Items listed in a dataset

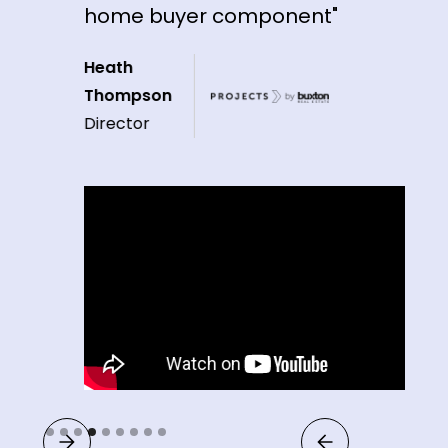
home buyer component"
Heath
Thompson
Director
Slide 4 of 9.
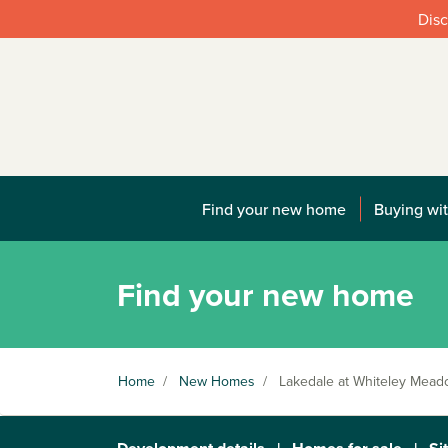
Disc
Find your new home
Buying wit
Find your new home
Home
/
New Homes
/
Lakedale at Whiteley Mea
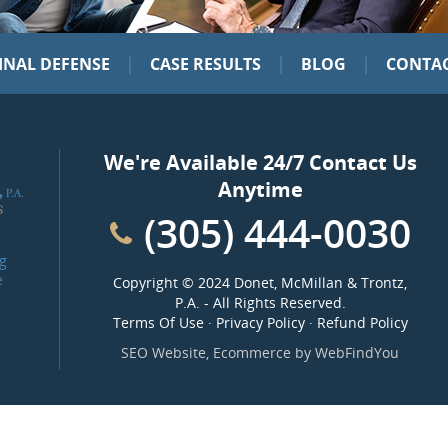
|
|
|
INAL DEFENSE
CASE RESULTS
BLOG
CONTAC
We're Available 24/7 Contact Us
Anytime
(305) 444-0030
g
e
Copyright ©
2024 Donet, McMillan & Trontz,
P.A.
- All Rights Reserved.
Terms Of Use
·
Privacy Policy
·
Refund Policy
SEO Website
,
Ecommerce
by
WebFindYou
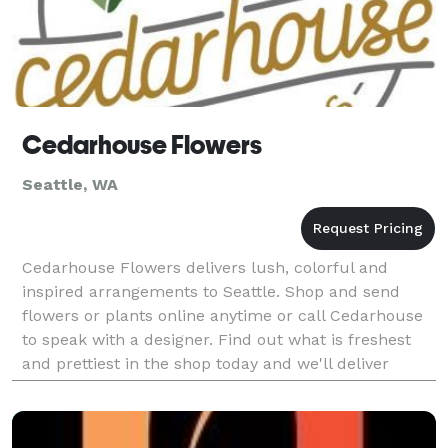
Cedarhouse Flowers
Seattle, WA
Cedarhouse Flowers delivers lush, colorful and
inspired arrangements to Seattle. Shop and send
flowers or plants online anytime or call Cedarhouse
to speak with a designer. Find out what is freshest
and prettiest in the shop today and we'll deliver
something one of a kind.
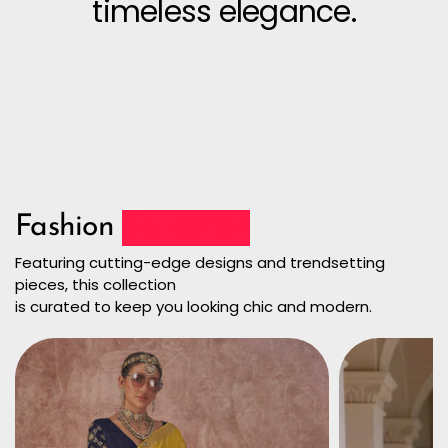
timeless elegance.
Fashion
Collection
Featuring cutting-edge designs and trendsetting
pieces, this collection
is curated to keep you looking chic and modern.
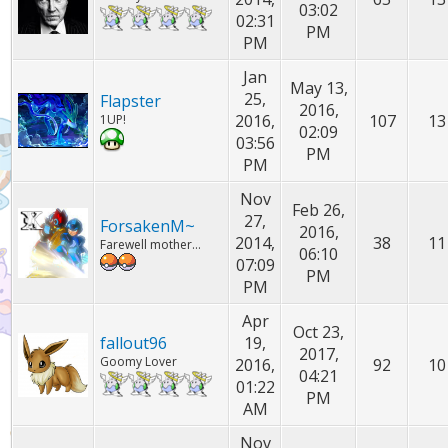
03:02
02:31
PM
PM
Jan
May 13,
25,
Flapster
2016,
2016,
107
13
1UP!
02:09
03:56
PM
PM
Nov
Feb 26,
27,
ForsakenM~
2016,
2014,
38
11
Farewell mother...
06:10
07:09
PM
PM
Apr
Oct 23,
fallout96
19,
2017,
Goomy Lover
2016,
92
10
04:21
01:22
PM
AM
Nov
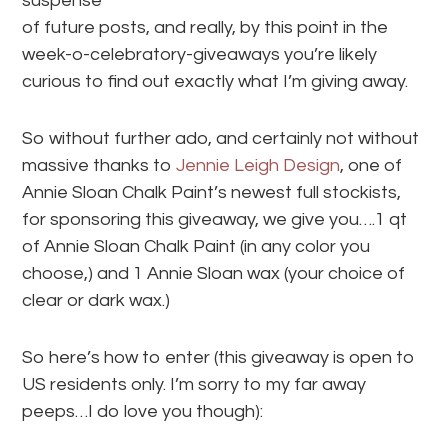
suspense
of future posts, and really, by this point in the
week-o-celebratory-giveaways you’re likely
curious to find out exactly what I’m giving away.
So without further ado, and certainly not without
massive thanks to
Jennie Leigh Design
, one of
Annie Sloan Chalk Paint’s newest full stockists,
for sponsoring this giveaway, we give you….1 qt
of Annie Sloan Chalk Paint (in any color you
choose,) and 1 Annie Sloan wax (your choice of
clear or dark wax.)
So here’s how to enter (this giveaway is open to
US residents only. I’m sorry to my far away
peeps…I do love you though):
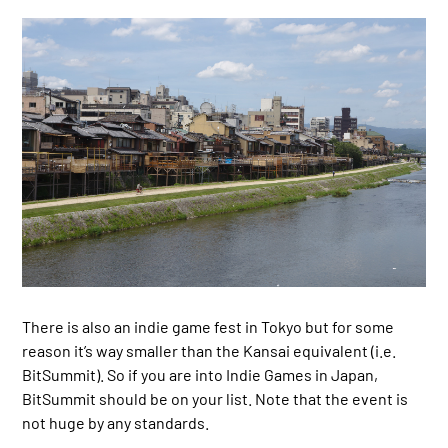
There is also an indie game fest in Tokyo but for some
reason it’s way smaller than the Kansai equivalent (i.e.
BitSummit). So if you are into Indie Games in Japan,
BitSummit should be on your list. Note that the event is
not huge by any standards.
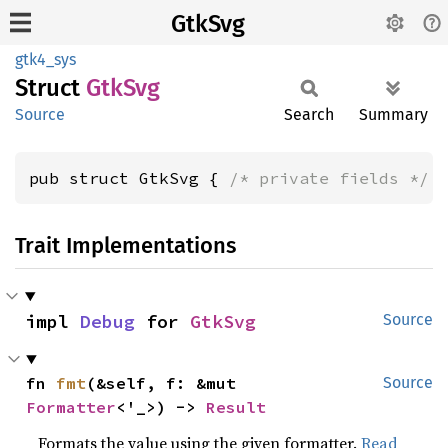
GtkSvg
gtk4_sys
Struct
GtkSvg
Source
Search
Summary
pub struct GtkSvg { 
/* private fields */
 
Trait Implementations
impl 
Debug
 for 
GtkSvg
Source
fn 
fmt
(&self, f: &mut 
Source
Formatter
<'_>) -> 
Result
Formats the value using the given formatter.
Read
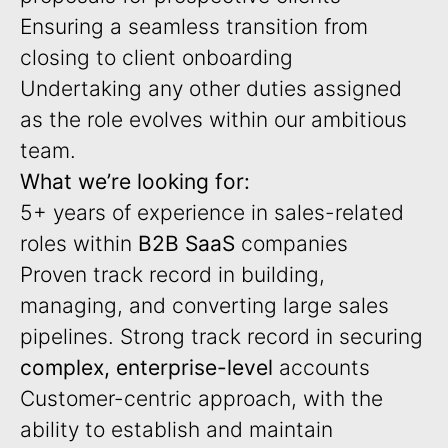
Ensuring a seamless transition from
closing to client onboarding
Undertaking any other duties assigned
as the role evolves within our ambitious
team.
What we’re looking for:
5+ years of experience in sales-related
roles within
B2B SaaS
companies
Proven track record in building,
managing, and converting large sales
pipelines. Strong track record in securing
complex, enterprise-level
accounts
Customer-centric approach, with the
ability to establish and maintain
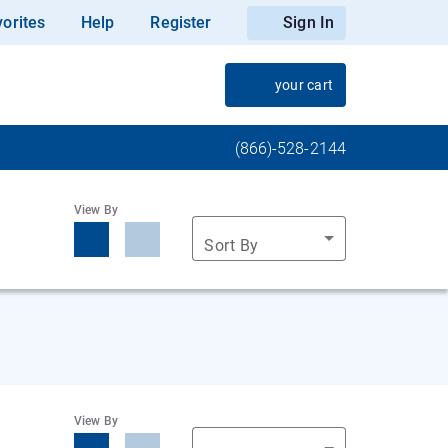
orites
Help
Register
Sign In
your cart
(866)-528-2144
View By
Sort By
View By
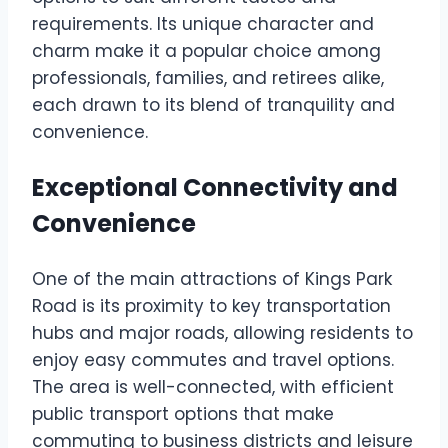
requirements. Its unique character and
charm make it a popular choice among
professionals, families, and retirees alike,
each drawn to its blend of tranquility and
convenience.
Exceptional Connectivity and
Convenience
One of the main attractions of Kings Park
Road is its proximity to key transportation
hubs and major roads, allowing residents to
enjoy easy commutes and travel options.
The area is well-connected, with efficient
public transport options that make
commuting to business districts and leisure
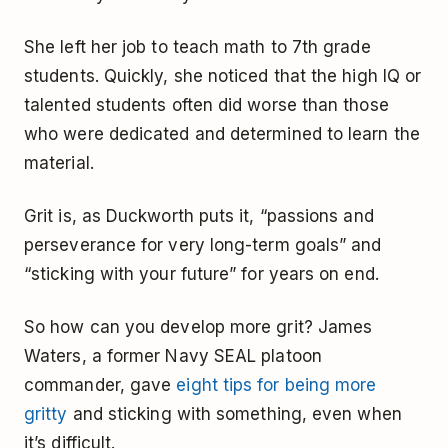
She left her job to teach math to 7th grade
students. Quickly, she noticed that the high IQ or
talented students often did worse than those
who were dedicated and determined to learn the
material.
Grit is, as Duckworth puts it, “passions and
perseverance for very long-term goals” and
“sticking with your future” for years on end.
So how can you develop more grit? James
Waters, a former Navy SEAL platoon
commander, gave
eight tips for being more
gritty
and sticking with something, even when
it’s difficult.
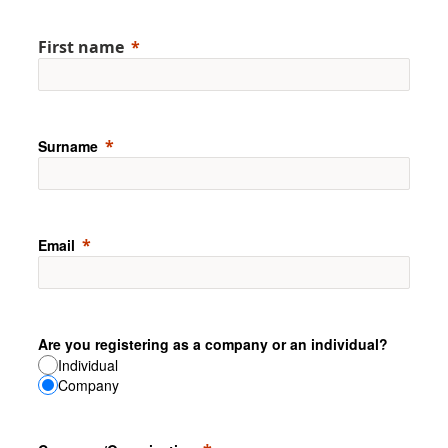
First name
Surname
Email
Are you registering as a company or an individual?
Individual
Company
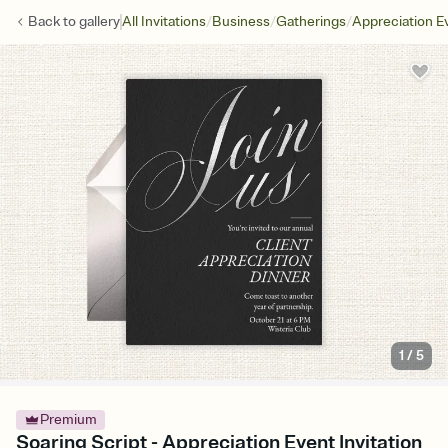
/
/
/
Back to
gallery
All Invitations
Business
Gatherings
Appreciation E
1
/
5
Premium
Soaring Script - Appreciation Event Invitation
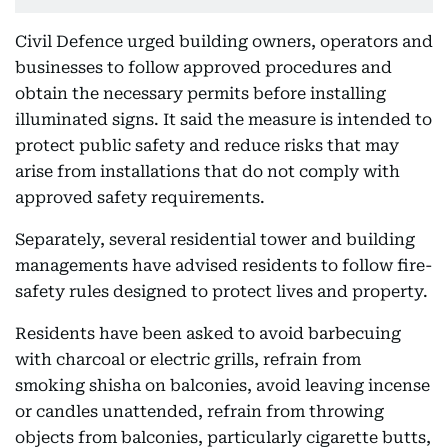
Civil Defence urged building owners, operators and
businesses to follow approved procedures and
obtain the necessary permits before installing
illuminated signs. It said the measure is intended to
protect public safety and reduce risks that may
arise from installations that do not comply with
approved safety requirements.
Separately, several residential tower and building
managements have advised residents to follow fire-
safety rules designed to protect lives and property.
Residents have been asked to avoid barbecuing
with charcoal or electric grills, refrain from
smoking shisha on balconies, avoid leaving incense
or candles unattended, refrain from throwing
objects from balconies, particularly cigarette butts,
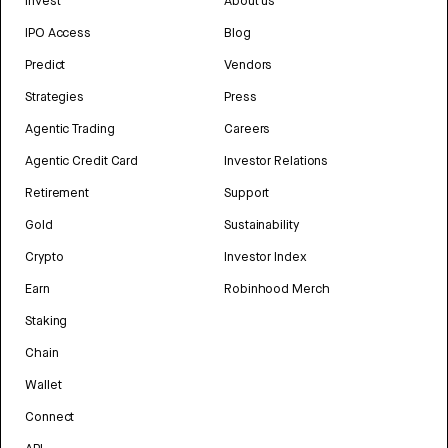
Invest
About us
IPO Access
Blog
Predict
Vendors
Strategies
Press
Agentic Trading
Careers
Agentic Credit Card
Investor Relations
Retirement
Support
Gold
Sustainability
Crypto
Investor Index
Earn
Robinhood Merch
Staking
Chain
Wallet
Connect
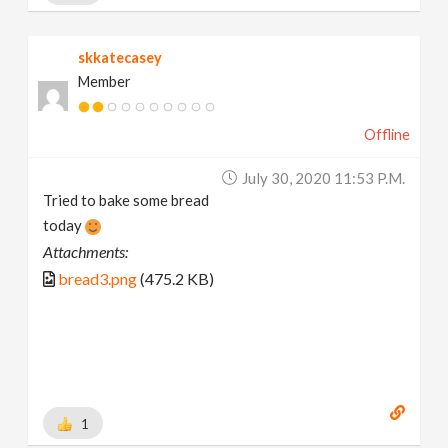
skkatecasey
Member
Offline
July 30, 2020 11:53 P.m.
Tried to bake some bread
today
Attachments:
bread3.png
(475.2 KB)
1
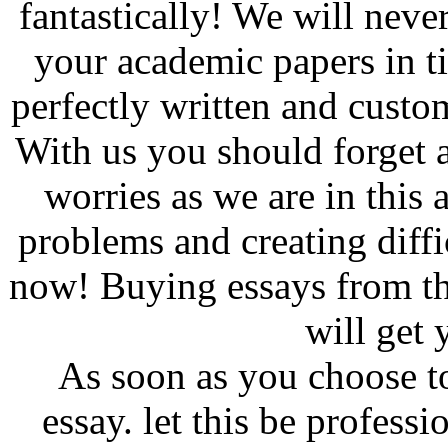
fantastically! We will neve
your academic papers in t
perfectly written and custo
With us you should forget 
worries as we are in this a
problems and creating diffi
now! Buying essays from th
will get 
As soon as you choose to
essay. let this be profes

### What is required
Count the lines in the data where "record" occurs. Report the number only.

### Written response
2